*Entries provided*:
= Beginning of Section =

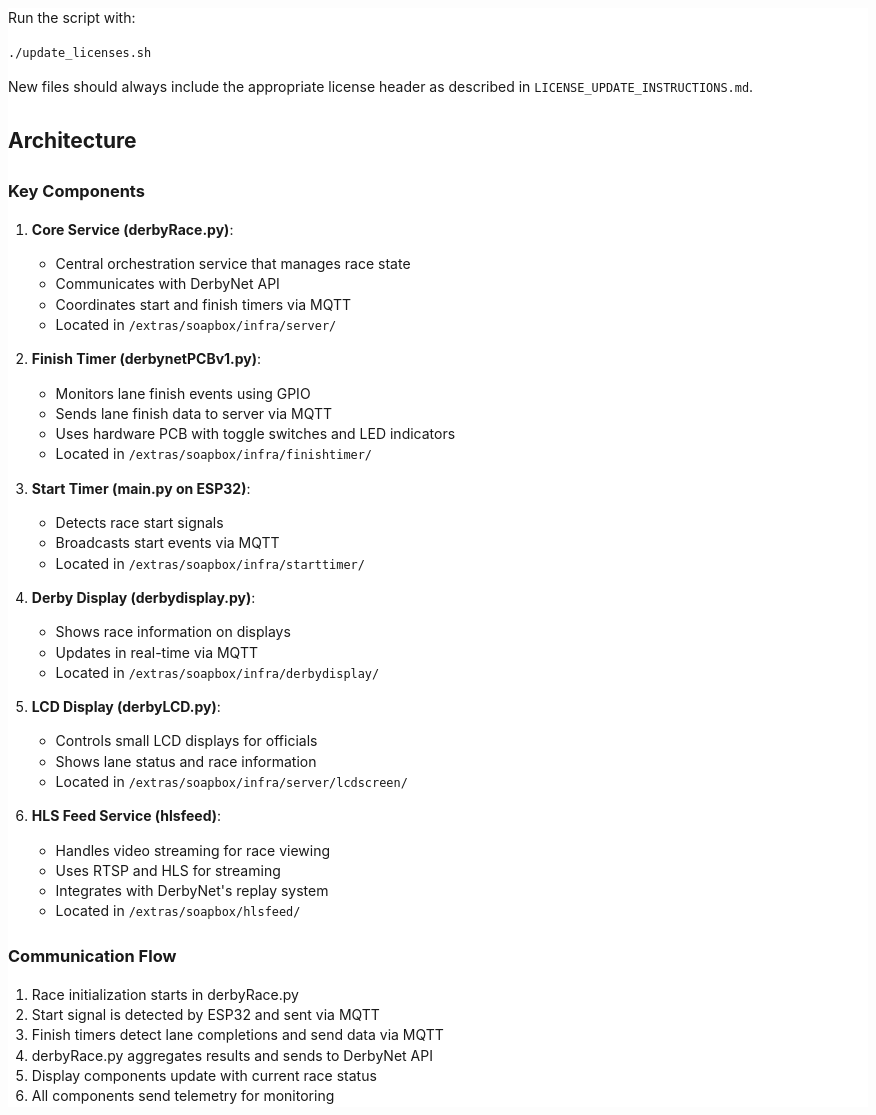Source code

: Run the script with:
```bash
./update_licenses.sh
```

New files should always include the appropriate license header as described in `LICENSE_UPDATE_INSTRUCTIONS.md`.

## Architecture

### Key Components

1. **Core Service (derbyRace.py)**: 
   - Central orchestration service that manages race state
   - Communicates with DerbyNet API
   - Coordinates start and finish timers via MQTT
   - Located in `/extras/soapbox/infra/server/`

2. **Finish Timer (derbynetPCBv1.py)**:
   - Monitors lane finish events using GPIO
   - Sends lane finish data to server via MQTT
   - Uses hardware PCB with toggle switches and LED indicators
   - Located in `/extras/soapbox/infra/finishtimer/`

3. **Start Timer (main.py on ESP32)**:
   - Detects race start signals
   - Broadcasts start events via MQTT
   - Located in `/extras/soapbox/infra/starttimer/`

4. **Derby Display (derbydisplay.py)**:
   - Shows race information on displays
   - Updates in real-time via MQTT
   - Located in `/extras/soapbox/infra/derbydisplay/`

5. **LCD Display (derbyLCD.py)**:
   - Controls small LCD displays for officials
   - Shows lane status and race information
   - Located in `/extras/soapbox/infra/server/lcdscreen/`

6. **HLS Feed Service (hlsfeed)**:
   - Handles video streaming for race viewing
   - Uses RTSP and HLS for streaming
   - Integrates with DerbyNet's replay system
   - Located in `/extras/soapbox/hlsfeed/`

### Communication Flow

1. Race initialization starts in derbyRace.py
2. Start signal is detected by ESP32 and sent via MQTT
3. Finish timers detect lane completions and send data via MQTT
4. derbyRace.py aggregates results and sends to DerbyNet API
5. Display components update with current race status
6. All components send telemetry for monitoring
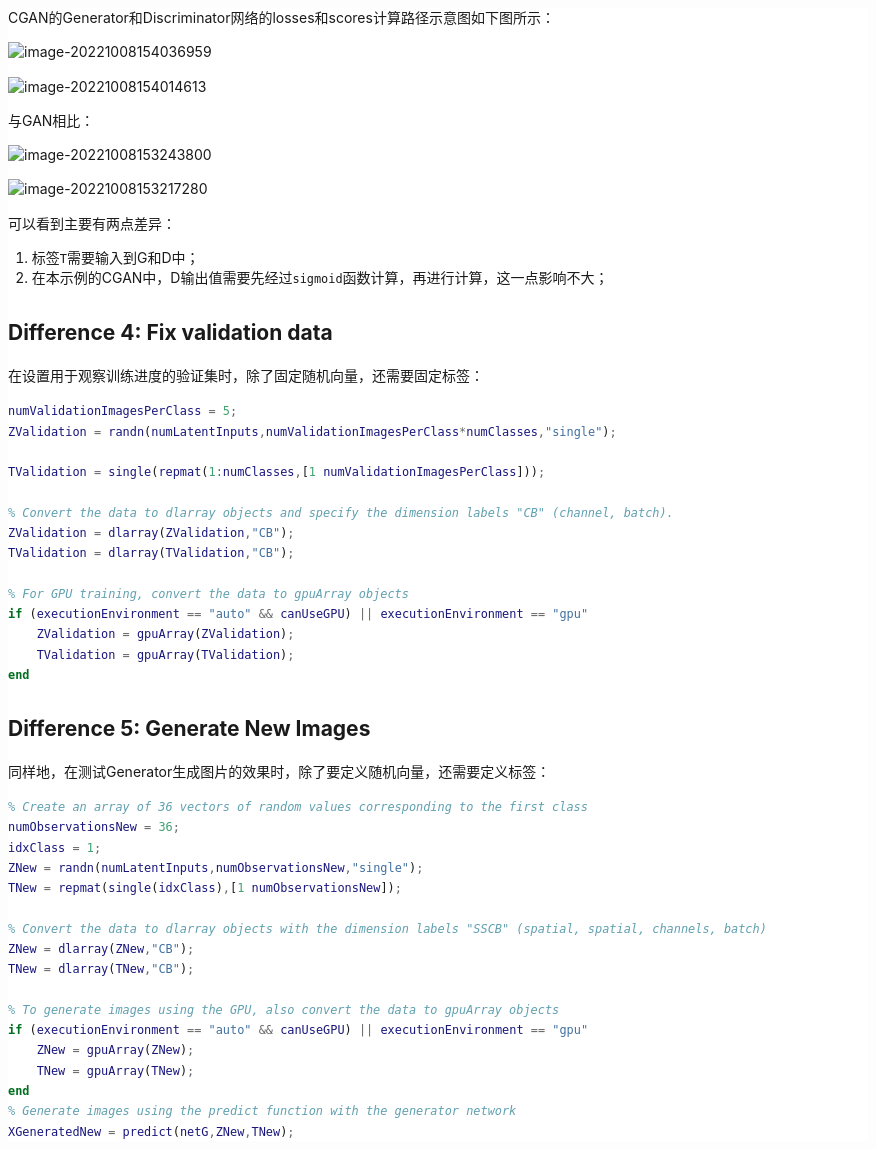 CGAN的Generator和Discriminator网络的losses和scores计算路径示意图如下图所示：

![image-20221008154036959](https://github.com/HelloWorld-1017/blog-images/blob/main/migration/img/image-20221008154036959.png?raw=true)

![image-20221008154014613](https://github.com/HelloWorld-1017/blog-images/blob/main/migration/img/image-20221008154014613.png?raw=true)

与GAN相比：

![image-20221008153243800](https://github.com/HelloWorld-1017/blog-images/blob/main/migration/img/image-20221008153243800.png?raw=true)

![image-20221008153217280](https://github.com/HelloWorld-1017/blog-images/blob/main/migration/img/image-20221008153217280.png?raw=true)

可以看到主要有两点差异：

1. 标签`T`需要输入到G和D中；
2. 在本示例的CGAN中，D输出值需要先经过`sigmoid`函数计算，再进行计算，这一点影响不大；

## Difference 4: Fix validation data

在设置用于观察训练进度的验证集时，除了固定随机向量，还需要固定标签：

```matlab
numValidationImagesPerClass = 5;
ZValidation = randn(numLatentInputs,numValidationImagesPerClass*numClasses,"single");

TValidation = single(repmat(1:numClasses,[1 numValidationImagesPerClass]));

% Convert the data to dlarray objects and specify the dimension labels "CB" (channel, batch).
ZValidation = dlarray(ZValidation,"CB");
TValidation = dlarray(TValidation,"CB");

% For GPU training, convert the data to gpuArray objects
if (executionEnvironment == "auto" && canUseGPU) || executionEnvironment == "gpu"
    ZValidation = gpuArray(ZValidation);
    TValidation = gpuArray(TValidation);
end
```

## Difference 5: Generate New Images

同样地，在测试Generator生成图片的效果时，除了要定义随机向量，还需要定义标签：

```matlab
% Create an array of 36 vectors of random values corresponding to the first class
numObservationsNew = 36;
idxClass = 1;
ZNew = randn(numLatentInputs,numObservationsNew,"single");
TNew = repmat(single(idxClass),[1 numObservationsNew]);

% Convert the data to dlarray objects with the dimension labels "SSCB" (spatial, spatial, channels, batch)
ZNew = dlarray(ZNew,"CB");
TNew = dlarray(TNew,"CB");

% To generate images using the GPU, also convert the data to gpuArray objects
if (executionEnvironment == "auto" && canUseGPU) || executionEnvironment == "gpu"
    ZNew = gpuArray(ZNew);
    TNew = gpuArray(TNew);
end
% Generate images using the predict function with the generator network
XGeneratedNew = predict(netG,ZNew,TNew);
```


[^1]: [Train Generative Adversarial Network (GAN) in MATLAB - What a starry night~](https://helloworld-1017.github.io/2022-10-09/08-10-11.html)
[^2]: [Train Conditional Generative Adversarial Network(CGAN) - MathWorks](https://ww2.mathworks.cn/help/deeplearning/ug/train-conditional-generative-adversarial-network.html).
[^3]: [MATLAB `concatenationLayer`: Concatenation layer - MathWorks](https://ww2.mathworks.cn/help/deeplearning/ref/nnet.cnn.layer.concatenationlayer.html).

= End of Section =

*Work to complete*:
How many of the lines above contain the word "numLatentInputs"? Only the number should be given.

*Written response*:
2